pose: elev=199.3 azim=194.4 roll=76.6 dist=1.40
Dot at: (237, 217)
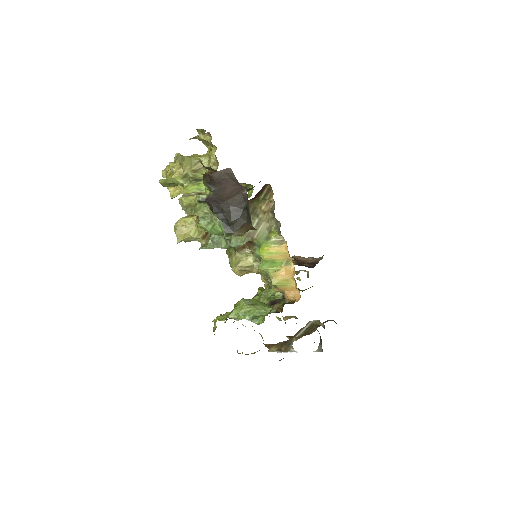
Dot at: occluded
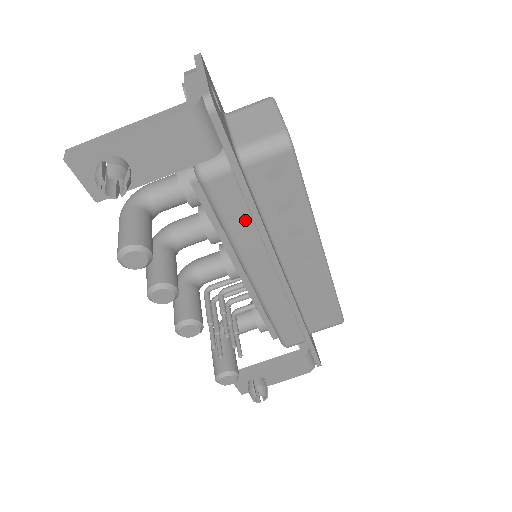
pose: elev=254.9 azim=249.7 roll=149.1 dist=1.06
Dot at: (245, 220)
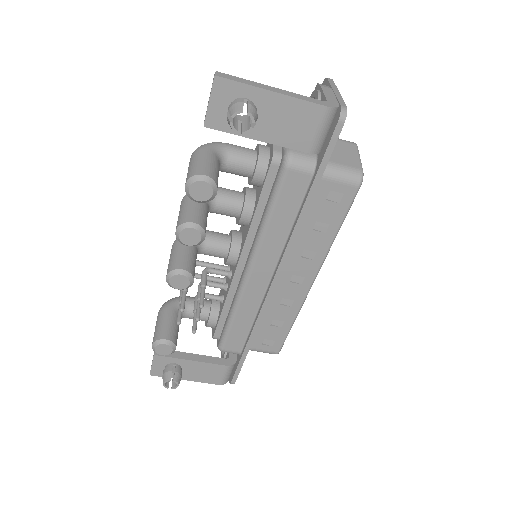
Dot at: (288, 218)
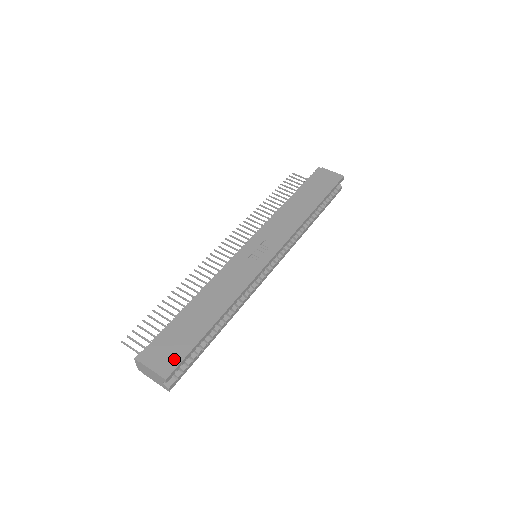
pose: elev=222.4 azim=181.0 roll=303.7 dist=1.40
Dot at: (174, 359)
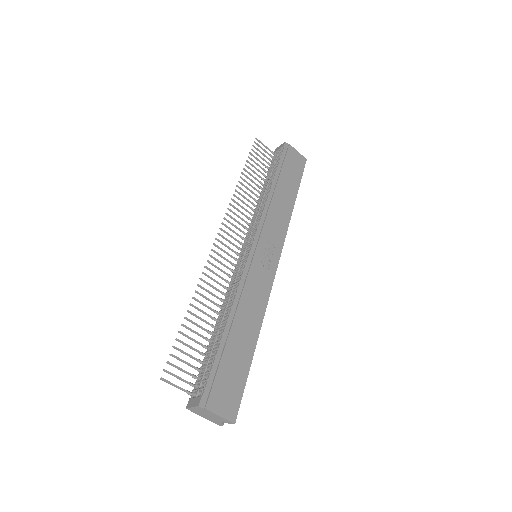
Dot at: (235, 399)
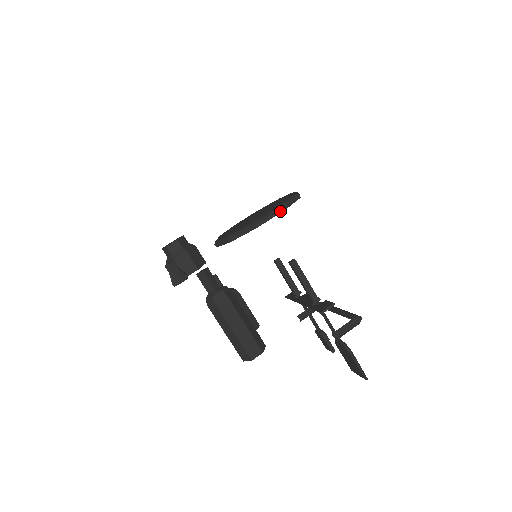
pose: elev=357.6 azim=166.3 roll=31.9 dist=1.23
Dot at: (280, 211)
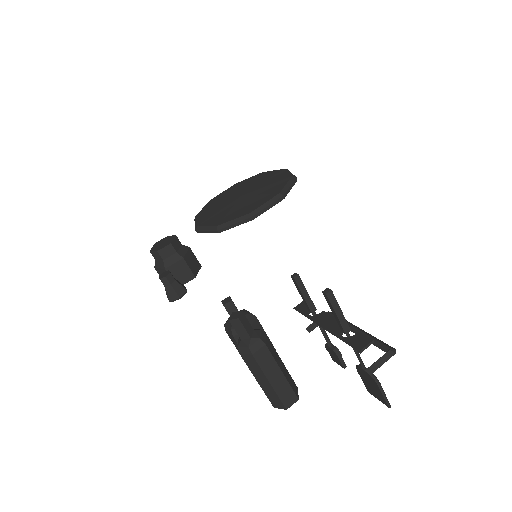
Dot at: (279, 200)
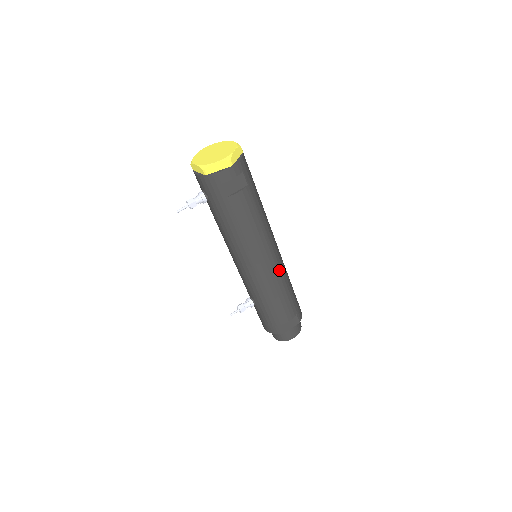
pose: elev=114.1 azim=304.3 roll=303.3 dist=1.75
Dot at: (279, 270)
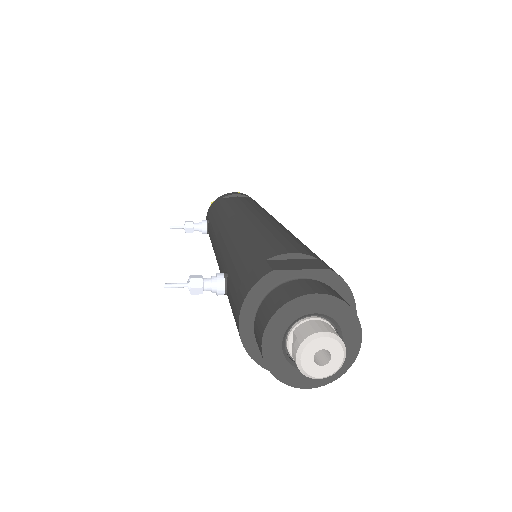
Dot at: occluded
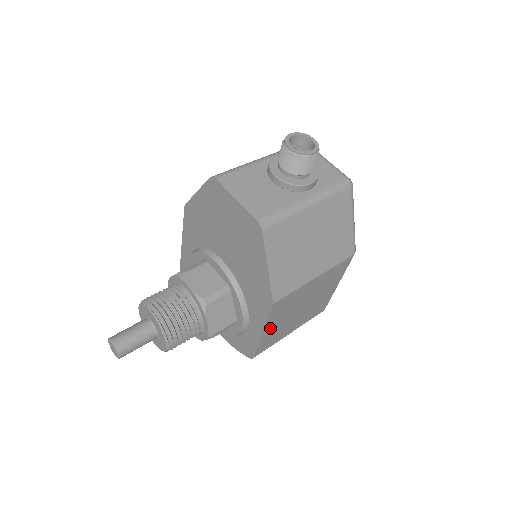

::::

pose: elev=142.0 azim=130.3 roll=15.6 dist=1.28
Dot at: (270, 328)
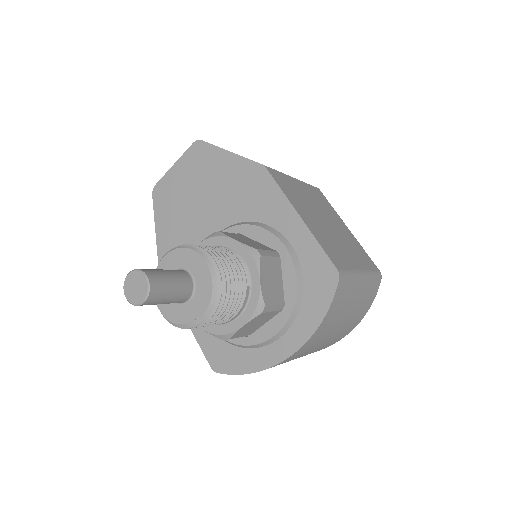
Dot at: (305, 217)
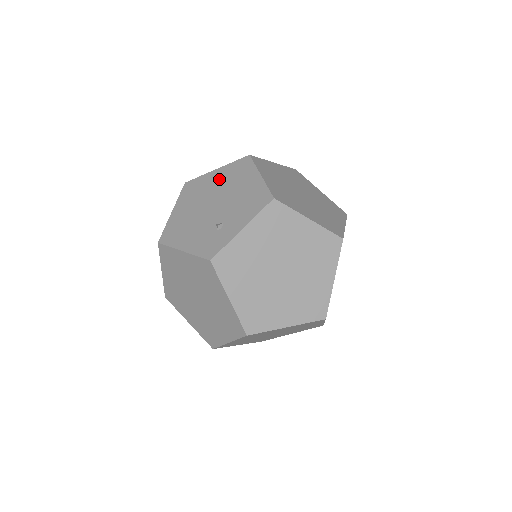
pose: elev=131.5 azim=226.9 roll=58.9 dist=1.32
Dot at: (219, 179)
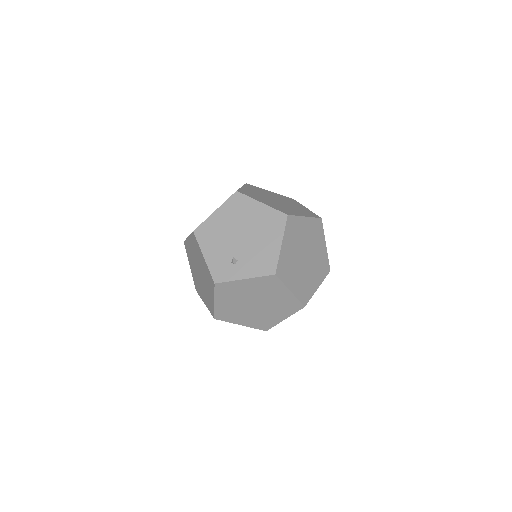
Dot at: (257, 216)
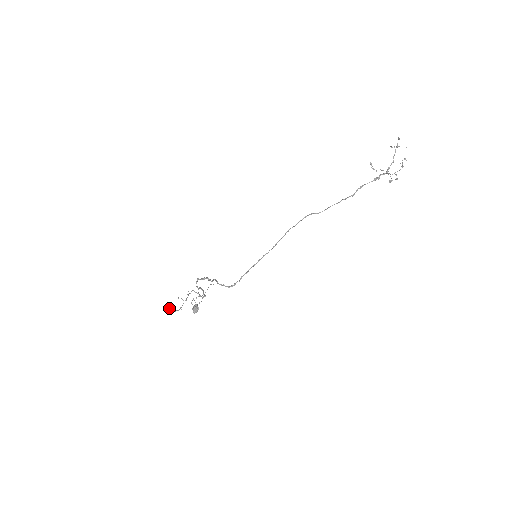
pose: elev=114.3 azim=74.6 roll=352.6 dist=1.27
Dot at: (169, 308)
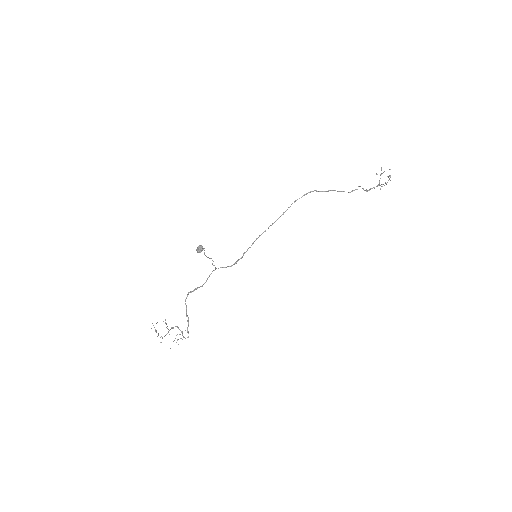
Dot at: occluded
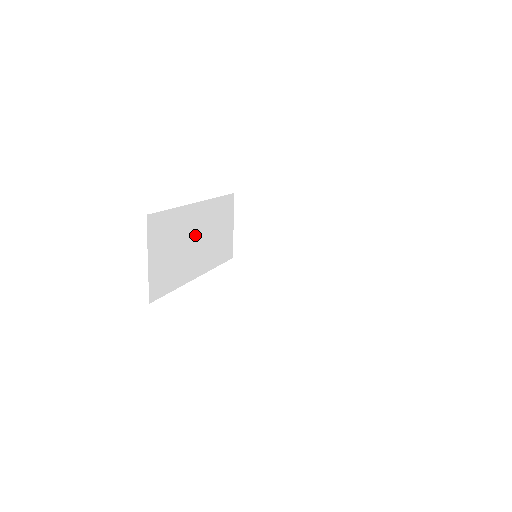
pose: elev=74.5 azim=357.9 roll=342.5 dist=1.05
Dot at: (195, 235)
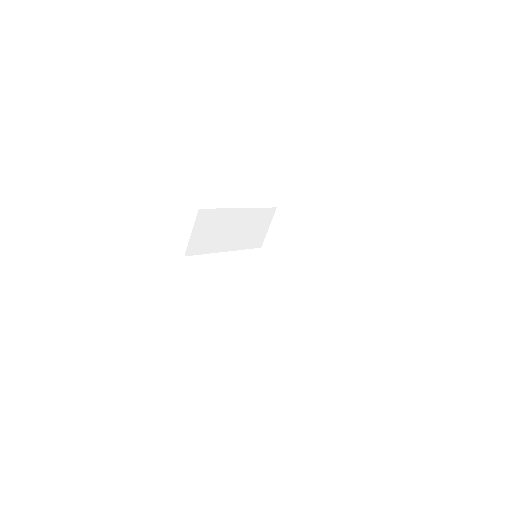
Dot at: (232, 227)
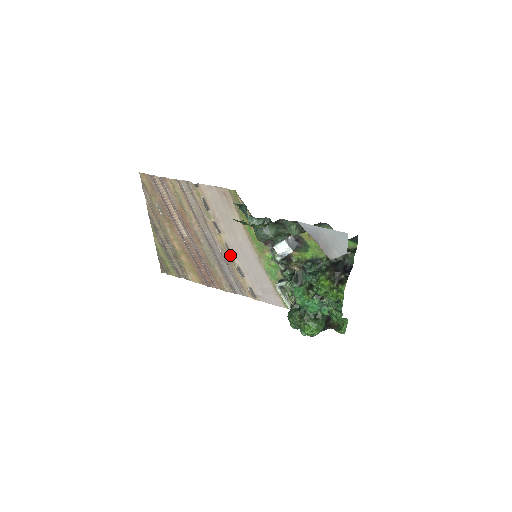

::::

• What is required: Copy the lines starting with the line that contains "pose: elev=199.3 azim=194.4" and going on through the line that contains "Dot at: (288, 218)", and leave the pictures out of your answer.

• Written solution:
pose: elev=199.3 azim=194.4 roll=76.6 dist=1.40
Dot at: (237, 217)
Dot at: occluded
pose: elev=254.9 azim=249.7 roll=149.1 dist=1.06
Dot at: (245, 220)
Dot at: (288, 218)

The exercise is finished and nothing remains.